The project was funded primarily through the C. Paul Johnson Family Charitable Foundation (Napa, CA) and the National Geographic Society Committee on Research and Exploration. The National Geographic story on the discovery can be viewed at: http://news.nationalgeographic.com/news/2002/06/0620_020625_metalfactory.html
Hundreds of clay casting molds for manufacturing copper ingots, axes, chisels, and pins were found on the ancient 'factory floor,' according to UCSD anthropologist Thomas Levy, who led the international team, along with UCSD research associate Russell Adams. Thousands of stone hammers, anvils, crucibles, metal objects and ancient metallurgical debris were also unearthed at the site, making the discovery much larger than other known contemporary Bronze Age metal production centers in Turkey, Cyprus, Israel, Oman and other parts of the Middle East.
The discovery of the Early Bronze Age metal factory in Jordan and its vast assemblage of artifacts, is due in large part to an earthquake that buried the deposits in place for over four thousand years. The team, led by Levy made extensive excavations at the site of Khirbat Hamra Ifdan in the Faynan district, some 50 km south of the Dead Sea in Jordan. During two field seasons in 1999 and 2000, Levy and Adams, leading teams of students from the U.S., England and Canada and assisted by local Bedouin workers, excavated a large section of this important metal production site that corresponds with the rise of the first cities throughout the eastern Mediterranean.
Using new applications of Geographic Information Systems (GIS), the UCSD team was able to map out and reconstruct all the stages in the production of copper tools and other objects that played an important role in ancient Near Eastern trade networks that stretched across southern Jordan and Israel to Egypt more than 4,500 years ago. Lead isotope studies by project archaeometallurgist Professor Andreas Hauptmann of the German Mining Museum (Bochum) have identified the Early Bronze Age 'recipe' for producing high quality copper metal.
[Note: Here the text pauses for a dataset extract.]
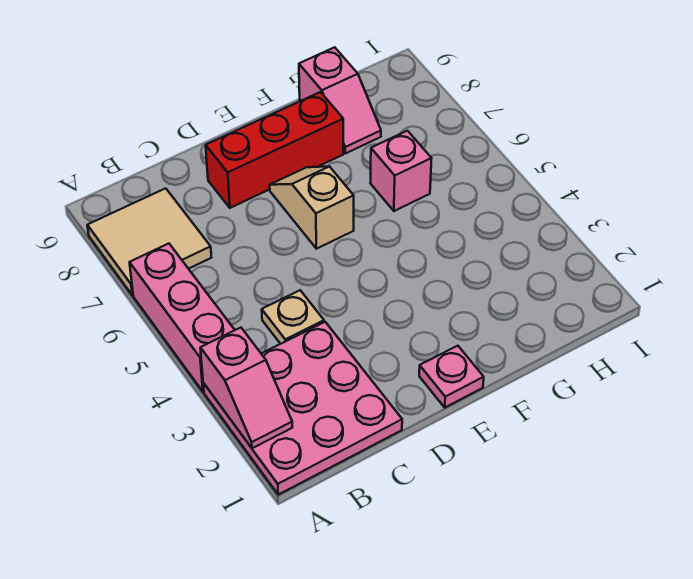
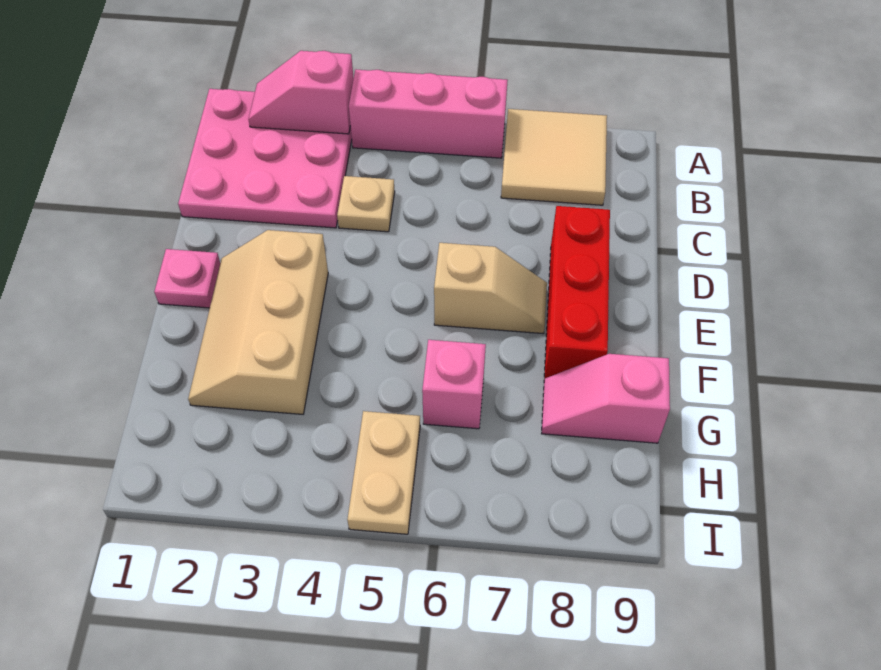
none -> tan slope E2:G3 level 1 top 3
none -> tan plate H5:I5 level 1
In addition, the chemical evidence for linking objects found in Israel with those recently discovered in Jordan are helping to identify the actual ancient trade routes that crossed this part of the Middle East during the Early Bronze Age.
As part of UCSD's research project in Jordan, the site of Khirbat Hamra Ifdan and other locales excavated by the team have been prepared for eco-tourism following an innovative conservation plan modeled along the lines of those used at state parks in the southwestern U.S. Working closely with team member Dr. Mohammad Najjar, director of excavations at the Jordan Department of Antiquities, trails, site restoration work and signs in Arabic and English have been established at the excavated sites.
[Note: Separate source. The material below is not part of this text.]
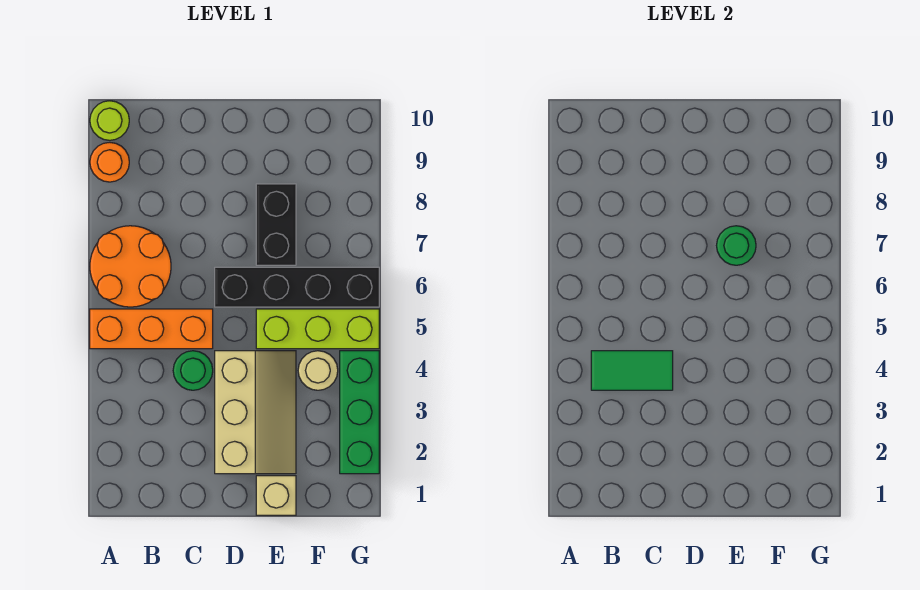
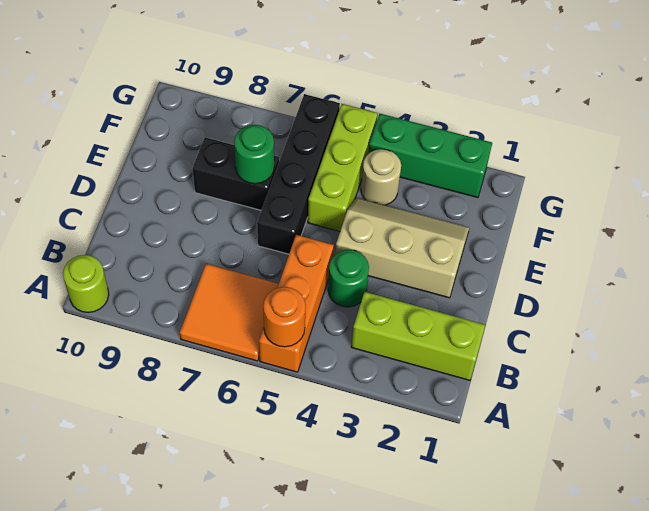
orange round brick A6:B7 level 1 -> orange tile A6:B7 level 1
orange round brick A9 level 1 -> orange round brick A5 level 2
none -> lime brick B1:B3 level 1
green tile B4:C4 level 2 -> none
tan brick E1 level 1 -> none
"Despite the ongoing tensions in the Middle East, we plan to continue our project in the Faynan district by examining sites related to metal production in the Iron Age (ca. 1200–586 BC) when the Biblical Edomites established their first kingdom," said Levy. "While the current political climate may not be good for eco-tourism, we are helping to establish the infrastructure of eco-tourism for future visitors in one of the most economically depressed regions of Jordan. We hope and pray for better times in the Middle East."
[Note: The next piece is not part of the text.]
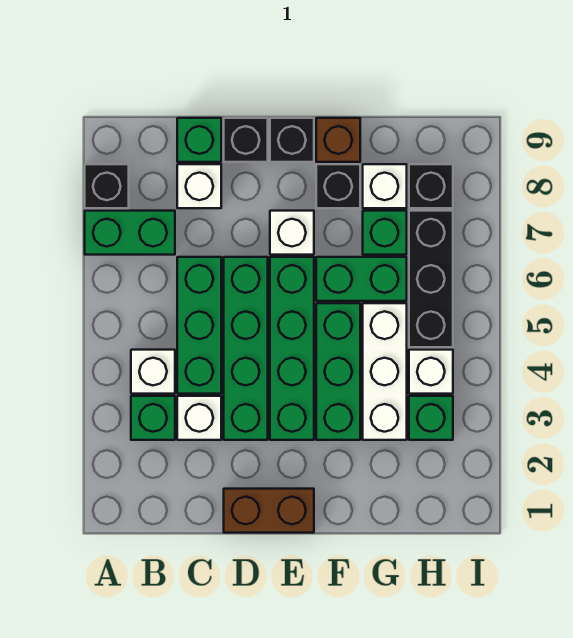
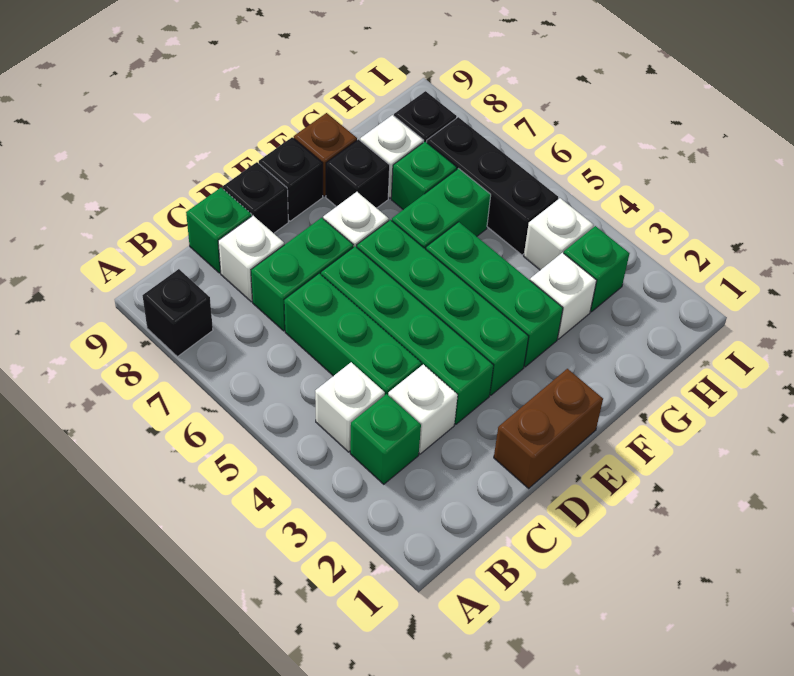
green brick A7:B7 level 1 -> green brick C7:D7 level 1
white brick G3:G5 level 1 -> white brick G3 level 1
Over the last two decades, Levy has directed and co-directed numerous archaeological digs in the Middle East, including a major excavation in Israel's Negev Desert, which led to the discovery of an ancient Egyptian colony in 1996. In 1997, he directed a National Geographic expedition in Southern Jordan, where he led a team of scientists, by donkey, with the aim of discovering the ancient copper trail and reconstructing the mining and smelting technologies used more than 6,000 years ago.